| The task |
Reproduce every line of all the items below character for character, keeping the original order and line breaks.
■ ■ ■ ■ ■
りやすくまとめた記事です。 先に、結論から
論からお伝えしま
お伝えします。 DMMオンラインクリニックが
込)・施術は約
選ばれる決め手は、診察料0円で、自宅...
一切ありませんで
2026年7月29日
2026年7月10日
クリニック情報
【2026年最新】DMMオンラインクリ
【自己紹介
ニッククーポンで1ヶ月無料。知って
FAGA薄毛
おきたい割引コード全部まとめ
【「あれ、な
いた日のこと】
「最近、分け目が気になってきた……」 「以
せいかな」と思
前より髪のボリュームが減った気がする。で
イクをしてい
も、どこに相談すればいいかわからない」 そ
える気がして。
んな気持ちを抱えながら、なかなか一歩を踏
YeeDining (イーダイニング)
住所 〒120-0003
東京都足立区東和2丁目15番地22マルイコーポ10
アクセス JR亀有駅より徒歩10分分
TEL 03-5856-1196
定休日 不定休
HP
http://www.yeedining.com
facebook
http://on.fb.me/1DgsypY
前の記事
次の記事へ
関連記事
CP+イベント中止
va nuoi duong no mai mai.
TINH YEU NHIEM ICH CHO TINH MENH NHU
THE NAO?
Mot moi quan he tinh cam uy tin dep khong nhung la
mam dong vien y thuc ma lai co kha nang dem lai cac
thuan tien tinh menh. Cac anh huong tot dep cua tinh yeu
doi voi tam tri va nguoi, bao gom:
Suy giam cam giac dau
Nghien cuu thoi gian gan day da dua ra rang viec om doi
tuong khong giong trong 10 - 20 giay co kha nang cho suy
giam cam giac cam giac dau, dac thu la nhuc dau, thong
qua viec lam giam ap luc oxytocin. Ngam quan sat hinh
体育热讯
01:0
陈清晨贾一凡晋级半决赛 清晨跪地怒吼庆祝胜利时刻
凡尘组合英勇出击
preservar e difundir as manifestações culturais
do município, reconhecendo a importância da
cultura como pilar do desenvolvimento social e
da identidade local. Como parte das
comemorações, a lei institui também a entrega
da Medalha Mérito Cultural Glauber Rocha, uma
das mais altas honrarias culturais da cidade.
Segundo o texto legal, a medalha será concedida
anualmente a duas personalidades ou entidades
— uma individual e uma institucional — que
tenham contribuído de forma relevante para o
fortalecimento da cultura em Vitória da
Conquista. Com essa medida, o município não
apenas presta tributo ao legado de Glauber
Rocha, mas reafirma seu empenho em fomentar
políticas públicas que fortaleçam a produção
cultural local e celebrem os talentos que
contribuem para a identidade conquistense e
■ ■ ■ ■ ■
| Your solution |
りやすくまとめた記事です。 先に、結論から
論からお伝えしま
お伝えします。 DMMオンラインクリニックが
込)・施術は約
選ばれる決め手は、診察料0円で、自宅...
一切ありませんで
2026年7月29日
2026年7月10日
クリニック情報
【2026年最新】DMMオンラインクリ
【自己紹介
ニッククーポンで1ヶ月無料。知って
FAGA薄毛
おきたい割引コード全部まとめ
【「あれ、な
いた日のこと】
「最近、分け目が気になってきた……」 「以
せいかな」と思
前より髪のボリュームが減った気がする。で
イクをしてい
も、どこに相談すればいいかわからない」 そ
える気がして。
んな気持ちを抱えながら、なかなか一歩を踏
YeeDining (イーダイニング)
住所 〒120-0003
東京都足立区東和2丁目15番地22マルイコーポ10
アクセス JR亀有駅より徒歩10分分
TEL 03-5856-1196
定休日 不定休
HP
http://www.yeedining.com
facebook
http://on.fb.me/1DgsypY
前の記事
次の記事へ
関連記事
CP+イベント中止
va nuoi duong no mai mai.
TINH YEU NHIEM ICH CHO TINH MENH NHU
THE NAO?
Mot moi quan he tinh cam uy tin dep khong nhung la
mam dong vien y thuc ma lai co kha nang dem lai cac
thuan tien tinh menh. Cac anh huong tot dep cua tinh yeu
doi voi tam tri va nguoi, bao gom:
Suy giam cam giac dau
Nghien cuu thoi gian gan day da dua ra rang viec om doi
tuong khong giong trong 10 - 20 giay co kha nang cho suy
giam cam giac cam giac dau, dac thu la nhuc dau, thong
qua viec lam giam ap luc oxytocin. Ngam quan sat hinh
体育热讯
01:0
陈清晨贾一凡晋级半决赛 清晨跪地怒吼庆祝胜利时刻
凡尘组合英勇出击
preservar e difundir as manifestações culturais
do município, reconhecendo a importância da
cultura como pilar do desenvolvimento social e
da identidade local. Como parte das
comemorações, a lei institui também a entrega
da Medalha Mérito Cultural Glauber Rocha, uma
das mais altas honrarias culturais da cidade.
Segundo o texto legal, a medalha será concedida
anualmente a duas personalidades ou entidades
— uma individual e uma institucional — que
tenham contribuído de forma relevante para o
fortalecimento da cultura em Vitória da
Conquista. Com essa medida, o município não
apenas presta tributo ao legado de Glauber
Rocha, mas reafirma seu empenho em fomentar
políticas públicas que fortaleçam a produção
cultural local e celebrem os talentos que
contribuem para a identidade conquistense e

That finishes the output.